▶ Exercise inputs
=-=-=
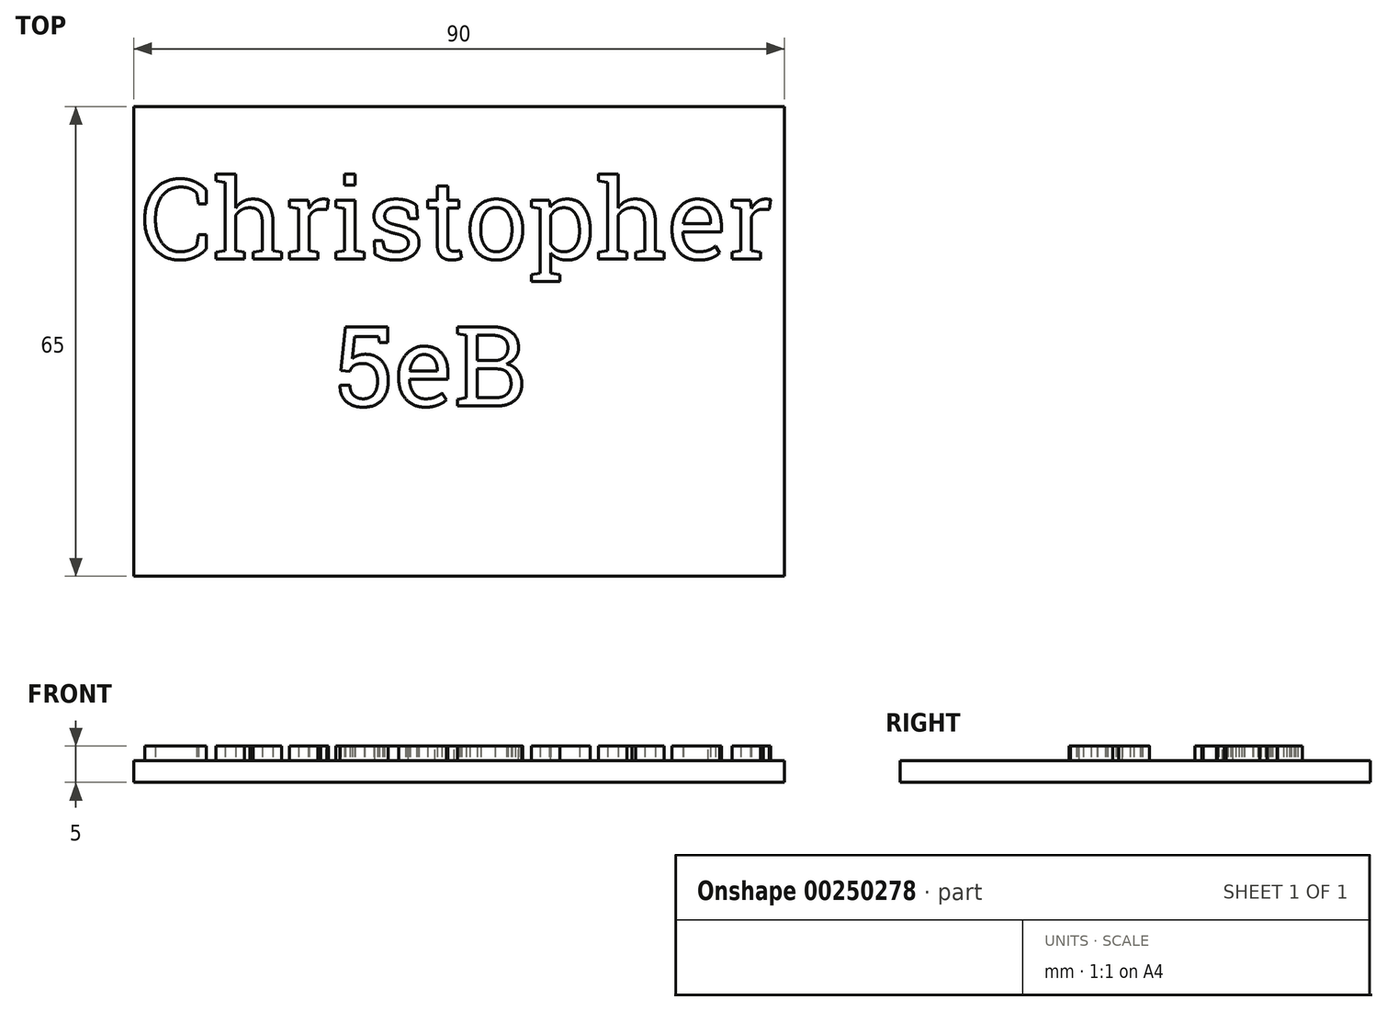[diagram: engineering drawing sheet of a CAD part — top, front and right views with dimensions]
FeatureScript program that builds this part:
annotation { "Feature Type Name" : "Feature", "Feature Type Description" : "" }
export const myFeature = defineFeature(function(context is Context, id is Id, definition is map)
    precondition{}
    {
        {
            var Q0;
            Q0=qCreatedBy(makeId("Top.planeOp"),FACE);
            var sketch = newSketch(context, id + "F0", { "sketchPlane" : qUnion([Q0])});
            skLineSegment(sketch, "E0.bottom", {"start": v(0, 0) * mm, "end": v(90, 0) * mm});
            skLineSegment(sketch, "E0.top", {"start": v(0, -65) * mm, "end": v(90, -65) * mm});
            skLineSegment(sketch, "E0.left", {"start": v(0, 0) * mm, "end": v(0, -65) * mm});
            skLineSegment(sketch, "E0.right", {"start": v(90, 0) * mm, "end": v(90, -65) * mm});
            skSolve(sketch);
        }
        {
            var Q0;
            Q0=makeQuery(id+"F0.imprint","IMPRINT",FACE,{"disambiguationData":[TD([[makeQuery(id+"F0.imprint","IMPRINT",EDGE,{"derivedFrom":sQuery(id+"F0.wireOp",EDGE,"E0.bottom")}),-1.0]])]});
            extrude(context, id + "F1", {"entities" : qUnion([Q0]), "depth" : 3 * mm});
        }
        {
            var Q0;
            Q0=makeQuery(id+"F1.opExtrude","CAP_FACE",FACE,{"disambiguationData":[OSD([sQuery(id+"F0.wireOp",EDGE,"E0.bottom"),sQuery(id+"F0.wireOp",EDGE,"E0.top"),sQuery(id+"F0.wireOp",EDGE,"E0.left"),sQuery(id+"F0.wireOp",EDGE,"E0.right")])],"isStart":false});
            var sketch = newSketch(context, id + "F2", { "sketchPlane" : qUnion([Q0])});
            skText(sketch, "E1", { "text": "Christopher \n       5eB", "fontName": "RobotoSlab-Regular.ttf"});
            const initialGuessF2  = {"E1": [0.001, -0.0211, 1, 0, 0.0111]};
            skSetInitialGuess(sketch, initialGuessF2);
            skSolve(sketch);
        }
        {
            var Q0;
            Q0 = qSketchRegion(id + "F2", true);
            extrude(context, id + "F3", {"entities" : qUnion([Q0]), "operationType" : NewBodyOperationType.ADD, "depth" : 2 * mm});
        }
    });
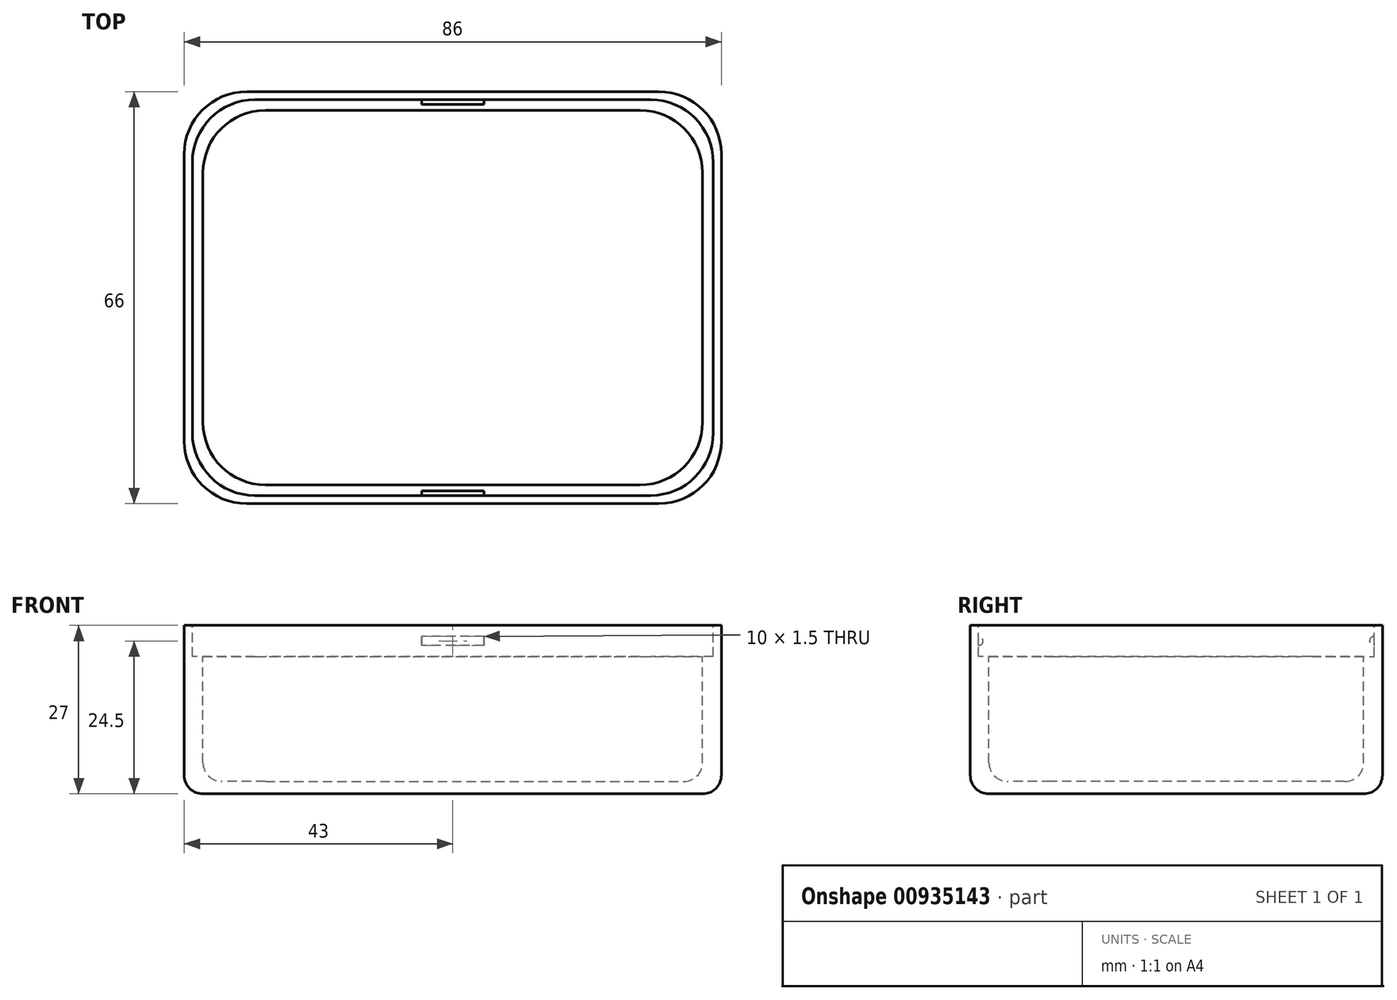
=-=-=
▶ Your instructions
Output every line of the items above unchanged, omitting the pictures.

▶ Result
[diagram: engineering drawing sheet of a CAD part — top, front and right views with dimensions]
FeatureScript program that builds this part:
annotation { "Feature Type Name" : "Feature", "Feature Type Description" : "" }
export const myFeature = defineFeature(function(context is Context, id is Id, definition is map)
    precondition{}
    {
        {
            var Q0;
            Q0=qCreatedBy(makeId("Top.planeOp"),FACE);
            var sketch = newSketch(context, id + "F0", { "sketchPlane" : qUnion([Q0])});
            skLineSegment(sketch, "E0.bottom", {"start": v(0, 0) * mm, "end": v(90, 0) * mm});
            skLineSegment(sketch, "E0.top", {"start": v(0, -65) * mm, "end": v(90, -65) * mm});
            skLineSegment(sketch, "E0.left", {"start": v(0, 0) * mm, "end": v(0, -65) * mm});
            skLineSegment(sketch, "E0.right", {"start": v(90, 0) * mm, "end": v(90, -65) * mm});
            skSolve(sketch);
        }
        {
            var Q0;
            Q0=makeQuery(id+"F0.imprint","IMPRINT",FACE,{"disambiguationData":[TD([[makeQuery(id+"F0.imprint","IMPRINT",EDGE,{"derivedFrom":sQuery(id+"F0.wireOp",EDGE,"E0.bottom")}),-1.0]])]});
            extrude(context, id + "F1", {"entities" : qUnion([Q0]), "depth" : 3 * mm});
        }
        {
            var Q0;
            Q0=makeQuery(id+"F1.opExtrude","CAP_FACE",FACE,{"disambiguationData":[OSD([sQuery(id+"F0.wireOp",EDGE,"E0.bottom"),sQuery(id+"F0.wireOp",EDGE,"E0.top"),sQuery(id+"F0.wireOp",EDGE,"E0.left"),sQuery(id+"F0.wireOp",EDGE,"E0.right")])],"isStart":false});
            var sketch = newSketch(context, id + "F2", { "sketchPlane" : qUnion([Q0])});
            skText(sketch, "E1", { "text": "Christopher \n       5eB", "fontName": "RobotoSlab-Regular.ttf"});
            const initialGuessF2  = {"E1": [0.001, -0.0211, 1, 0, 0.0111]};
            skSetInitialGuess(sketch, initialGuessF2);
            skSolve(sketch);
        }
        {
            var Q0;
            Q0 = qSketchRegion(id + "F2", true);
            extrude(context, id + "F3", {"entities" : qUnion([Q0]), "operationType" : NewBodyOperationType.ADD, "depth" : 2 * mm});
        }
    });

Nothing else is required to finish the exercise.